In 1909 she moved to New York to attend Columbia University. She graduated in 1910 with a Masters degree in Sociology and subsequently served as secretary of the New York Consumers’ League. Working with Florence Kelley, the head of the National Consumer’s League, she was successful in lobbying the passing of a bill that limited the work week for women and children to 54 hours.

In 1911 Frances Perkins was a witness to the tragedy of the fire at the Triangle Shirtwaist Co. in New York City where 146 workers were killed, many by jumping from the burning building. Most of the victims were young women textile workers who were trapped in the building when the fire began because all the exits were locked from the outside. Speaking of the event Perkins said it was “seared on my mind as well as my heart – a never-to-be-forgotten reminder of why I had to spend my life fighting conditions that could permit such a tragedy.”

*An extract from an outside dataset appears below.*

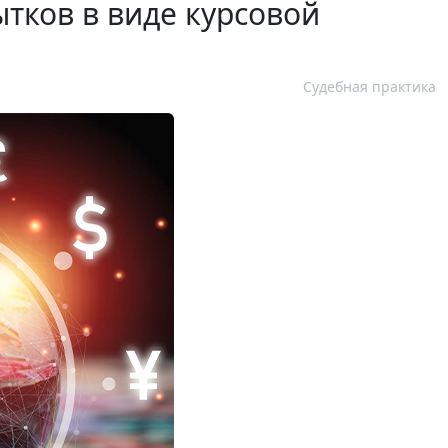
тков в виде курсовой
Судебная практика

Her life efforts for the benefit of workers are immense.

  • She spoke and marched in support of women’s suffrage.
  • 1918 she was invited to join the New York State Industrial Commission.
  • 1926 she became chair of the Commission.
  • 1929 Governor of New York, Franklin D. Roosevelt appointed her Industrial Commissioner of New York State.
    • as Industrial Commissioner she expanded factory investigations, reduced work week for women to 48 hours, supported minimum wage and unemployment insurance laws.
  • 1933 President Franklin D. Roosevelt appointed her Labor Secretary. In this capacity she was instrumental in passing labor legislation:
  • 1945 headed U.S. delegation to the International Labor Organization Conference in Paris. Appointed by President Truman to the Civil Service Commission.
  • Became a professor at Cornell University’s School of Industrial and Labor Relations.

Frances Perkins died at the age of 85 in New York and was buried in her family's plot in New Castle, Maine. She had an immense impact on the lives of working people in America who she believed deserved economic security and justice.